Tuesday, July 13, 2010
Big Question: How will Brady handle talks?
By John Clayton
How will Patriots QB Tom Brady handle his contract issues?
In New England, it’s all about team. Bill Belichick and the organization have stressed the team concept in winning three Super Bowls during the 2000s. Because it’s a team, the Patriots have asked their players to take a little less in pay in order to keep this team together. Like most Patriots, Brady took less and thought little about it.
Tom Brady is entering the last year under his contract.
Now, everyone is doing a lot of thinking. Brady is in the last year of his contract at a time it is very hard to do a long-term deal because of the league’s current labor woes. With Peyton Manning having some of the same difficulties in Indianapolis, the chances of a contract extension getting done for Brady before the start of camp would seem to be impossible.
Brady has a decision. Does he simply report and hope something gets done or does he try to make a statement with a holdout? A Brady holdout could be the biggest story of the NFL this summer. Over the past couple of years, Brady and his teammates have watched a few key members of the Super Bowl teams -- such as Asante Samuel and Richard Seymour -- leave in free agency or trades.

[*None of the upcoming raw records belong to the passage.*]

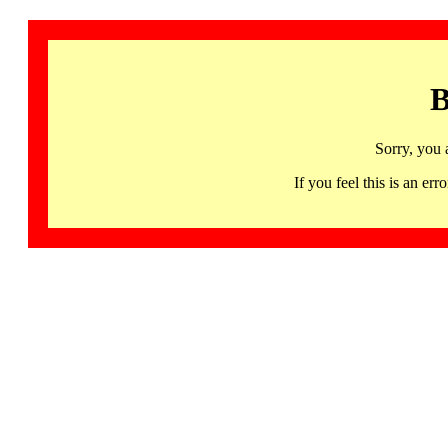
B
Sorry, you 
If you feel this is an 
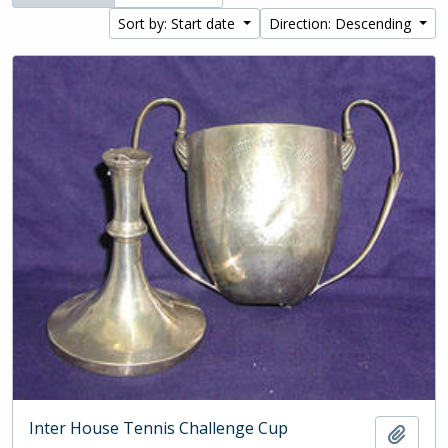
Sort by: Start date
Direction: Descending
Inter House Tennis Challenge Cup
Add t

The Patriots face a potential holdout from Pro Bowl guard Logan Mankins, who arguably is the team’s best blocker. Top guards get $8 million a year, and the Patriots are offering $6.5 million.
Mankins hasn’t signed his restricted free-agent tender; it’s possible that tender will be reduced to 110 percent of his 2009 base salary, or $1.54 million. He can hold out without getting fined.

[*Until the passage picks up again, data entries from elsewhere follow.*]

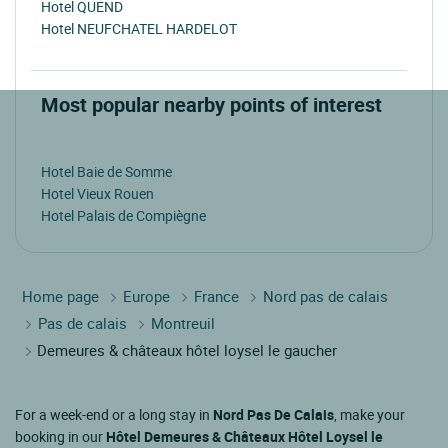
Hotel QUEND
Hotel NEUFCHATEL HARDELOT
Most popular nearby points of interest
Hotel Baie de Somme
Hotel Vieux Rouen
Hotel Palais de Compiègne
Home page
Europe
France
Nord pas de calais
Pas de calais
Montreuil
Demeures & châteaux hôtel loysel le gaucher
For a week-end or a long stay in
Nord Pas De Calais
, make your
booking in our
Hôtel Demeures & Châteaux Hôtel Loysel le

Odds favor Brady showing up in good faith and hoping for a deal, but he has made it clear he doesn’t want to take a discount in this next contract. No one knows where the salaries of Brady or Manning could end up. Some think Manning could end up commanding more than $20 million a year.
In the meantime, Brady has to decide if he wants to create controversy by making this a big story by not showing up for the start of camp. The ball is in his court.